Préface Chefs-d’oeuvres
des photographes anonymes

1982

Extrait

Banales, lénifiantes ou curieuses, heureuses et hasardeuses, ainsi nous apparaissent ces photographies qui répondent à un siècle et demi d’une « histoire de la photo » que certains tentent désespérément d’écrire. Elles démontrent l’ingénuité d’une histoire anonyme de la photographie, préhistoire (et histoire parallèle) de la photographie des auteurs célèbres, des premiers grands ancêtres (Nadar, Carjat) lesquels n’apparaîtront véritablement qu’au XXe siècle. Cette histoire anonyme, cette histoire d’anonymes, pousse au plus loin le hasard photographique, montrant alors avec acuité que l’essentiel de la photographie n’est jamais dans le photographe mais ailleurs. Que, fondamentalement, le photographe doit collaborer avec le hasard, un hasard photographique, donc. « Je photographie seul, mais toujours avec l’aide du soleil » disait P. Petit pour exprimer cela.

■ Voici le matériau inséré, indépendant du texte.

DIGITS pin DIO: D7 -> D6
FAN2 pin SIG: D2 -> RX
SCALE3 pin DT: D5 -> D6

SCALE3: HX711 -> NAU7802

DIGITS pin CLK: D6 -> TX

Ces photos, qui pourraient passer pour banales peut-être parce qu’elles sont sans intention ni prétention, sans but « artistique », sont totalement réussies en fait pour nous qui les regardons aujourd’hui : l’effet d’une photographie, s’il a lieu, ne se révèle qu’après un temps très long. Et dans ce jeu avec le temps toute photographie risque sa survie : elle pourra être jetée ou détruite si elle est trop rapidement jugée « sans intérêt ».

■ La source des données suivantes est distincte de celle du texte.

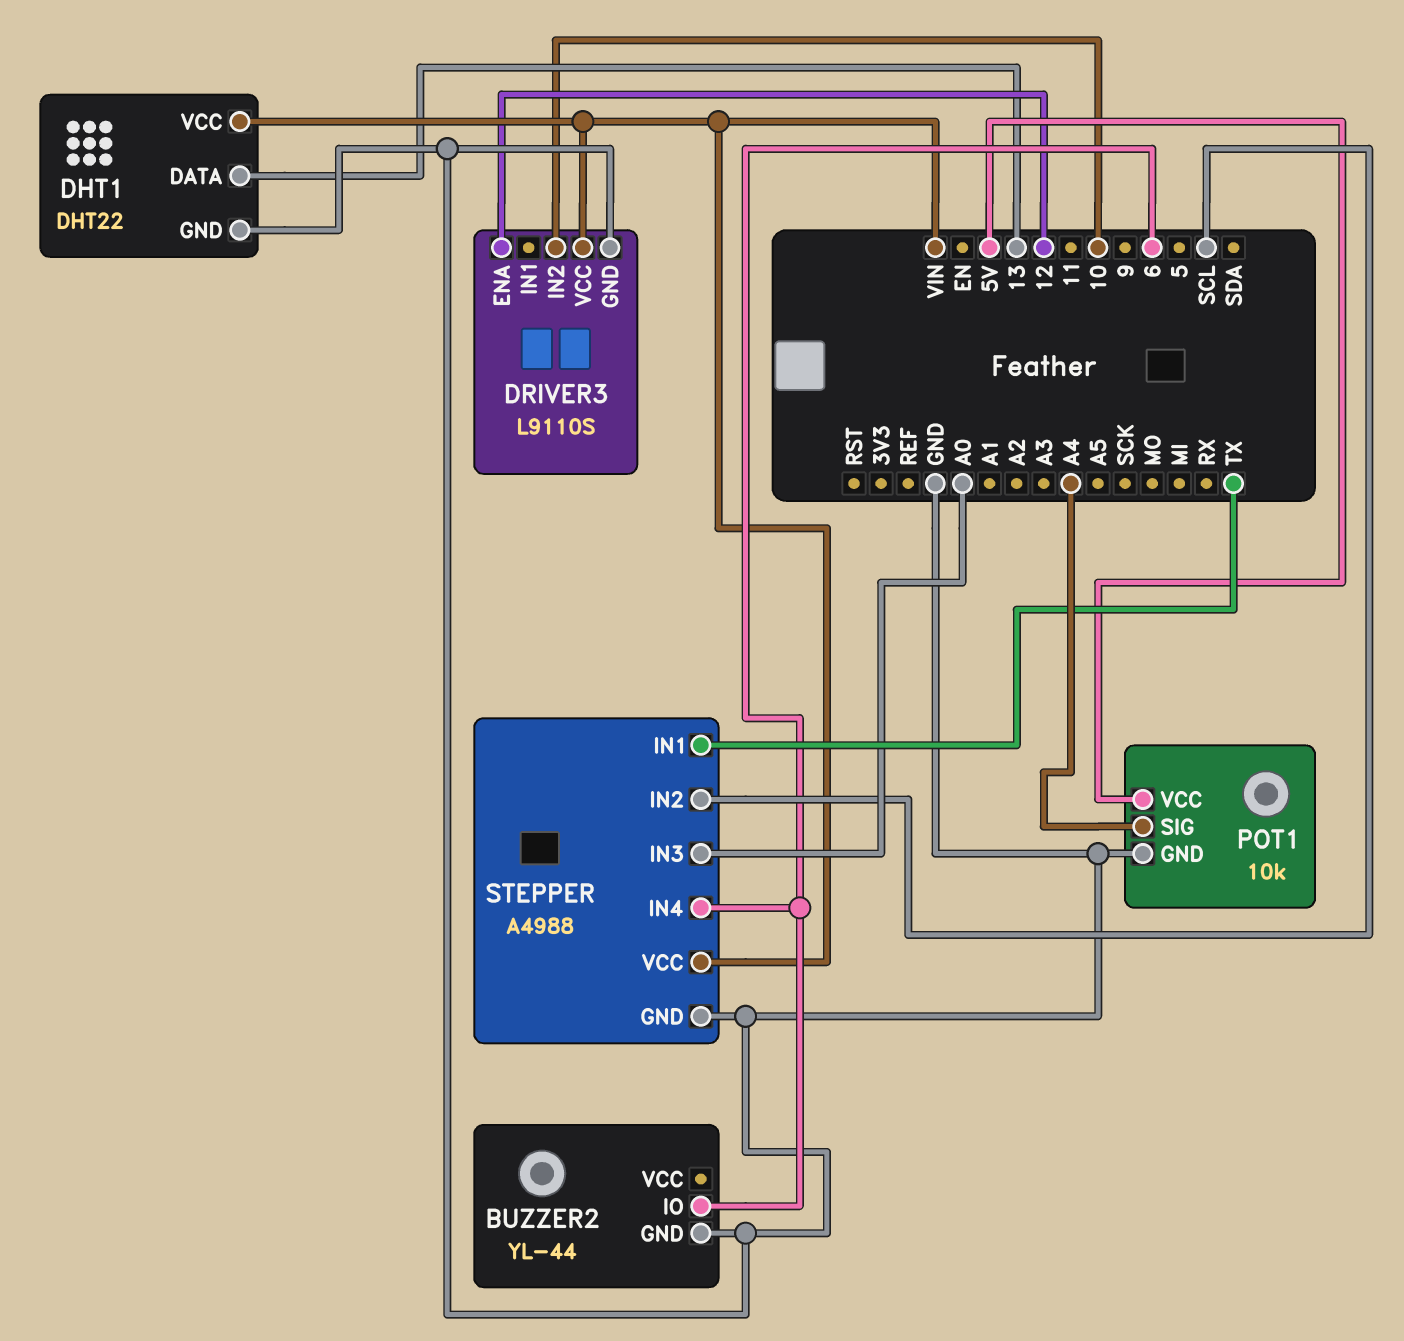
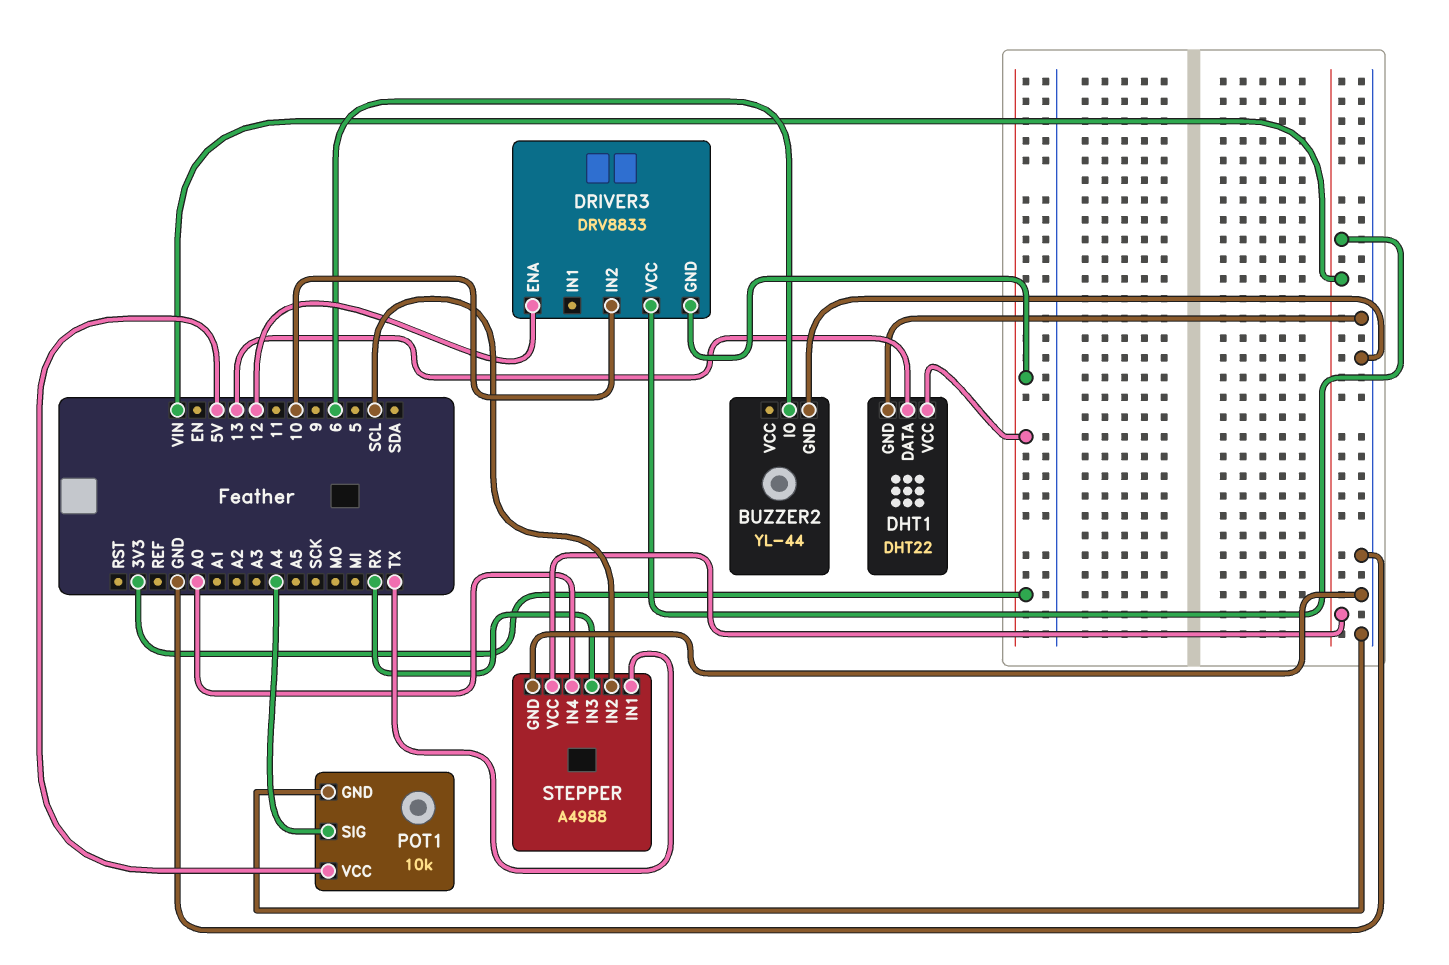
DHT1 pin VCC: VIN -> 3V3
DRIVER3: L9110S -> DRV8833
DRIVER3 pin GND: GND -> 3V3
STEPPER pin IN3: A0 -> RX
STEPPER pin IN4: 6 -> A0

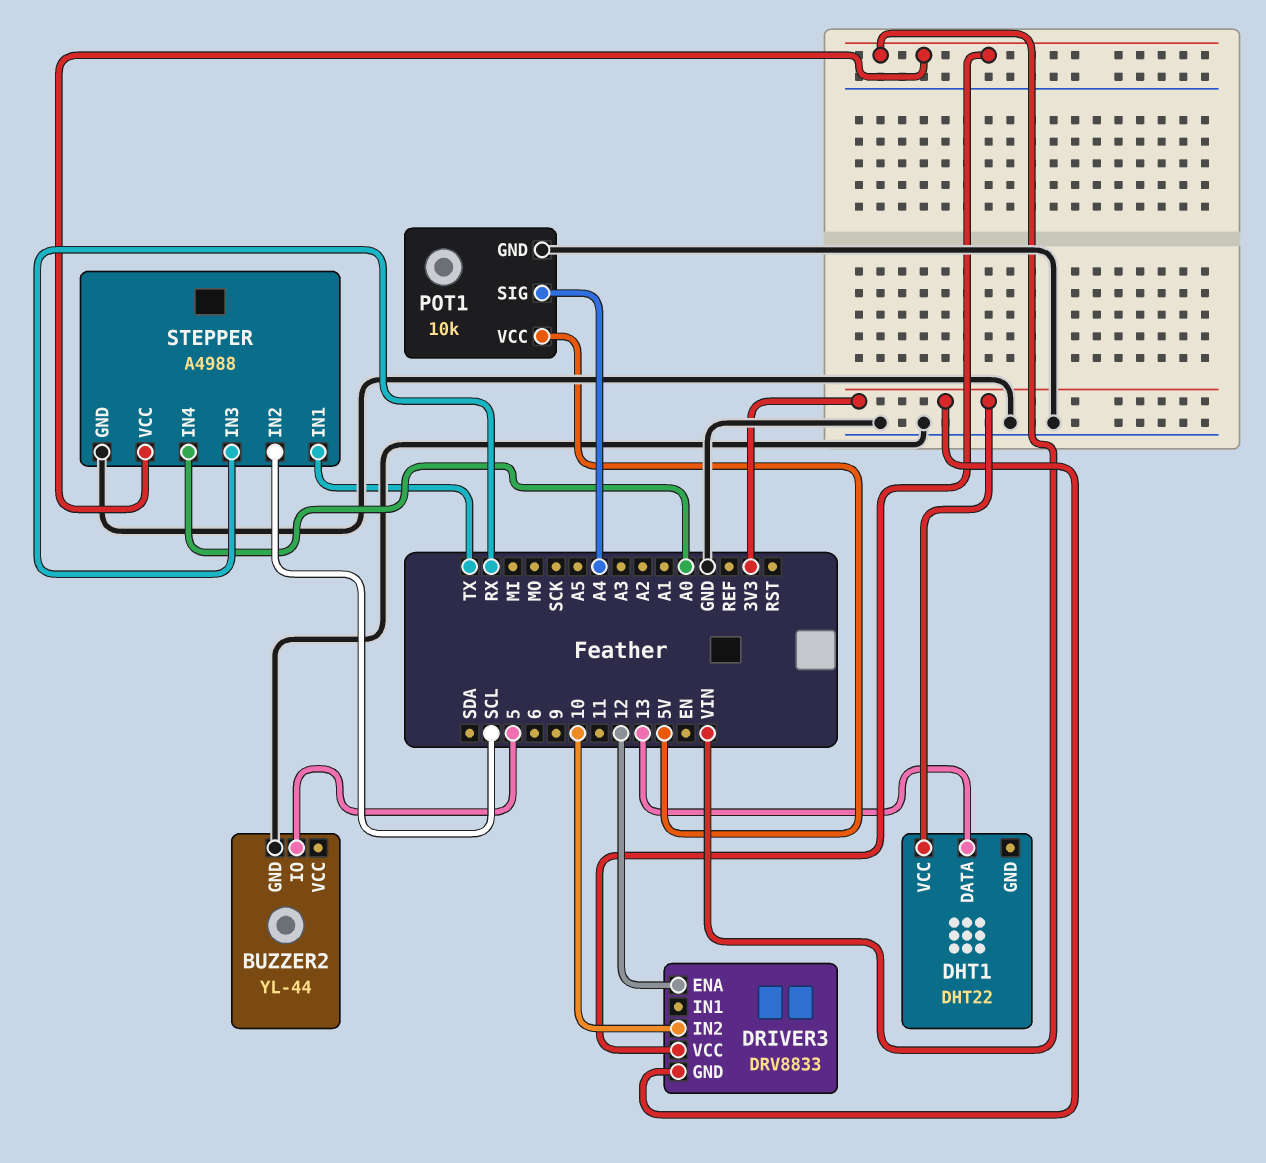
BUZZER2 pin IO: 6 -> 5
DHT1 pin GND: GND -> none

Ces photographies nous apprennent qu’elles n’ont nullement besoin d’un auteur pour être réussies et pour produire des effets. Il ne s’agit pas de nier l’évident intérêt d’une œuvre centrée autour d’un sujet ; photographe moi-même, je sais combien la photographie est une affaire de vie, une pratique de vie, pour qu’elle ait quelque chance de faire œuvre. Je sais aussi que le but de tout photographe actuel doit être de réaliser une œuvre. Cependant, pour y parvenir, il perd trop souvent toute fraîcheur (quelque fois tout génie) et toute relation réelle au phénomène photographique, s’enfermant alors dans le formalisme. En voulant faire des photographies personnelles, ils oublient que l’art photographique coopère avec un hasard, le hasard de quelque chose à recevoir et non à prendre, soumis aux caprices du temps, et que partant, une photographie est toujours un peu anonyme.

Humilité du photographe qui contemple ce temps. On ne prend pas une photo, on la reçoit.